» INSTRUCTIONS FOR THE TASK:
In each entry below, replace every "ISK" with "credits" and leave all other lines unchanged.
##### THE DATA
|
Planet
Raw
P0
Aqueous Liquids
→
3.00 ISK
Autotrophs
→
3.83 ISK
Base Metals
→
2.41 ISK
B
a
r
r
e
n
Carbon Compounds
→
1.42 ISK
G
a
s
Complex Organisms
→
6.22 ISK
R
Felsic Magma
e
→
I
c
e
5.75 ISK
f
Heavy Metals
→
##########
» OUTPUT:
|
Planet
Raw
P0
Aqueous Liquids
→
3.00 credits
Autotrophs
→
3.83 credits
Base Metals
→
2.41 credits
B
a
r
r
e
n
Carbon Compounds
→
1.42 credits
G
a
s
Complex Organisms
→
6.22 credits
R
Felsic Magma
e
→
I
c
e
5.75 credits
f
Heavy Metals
→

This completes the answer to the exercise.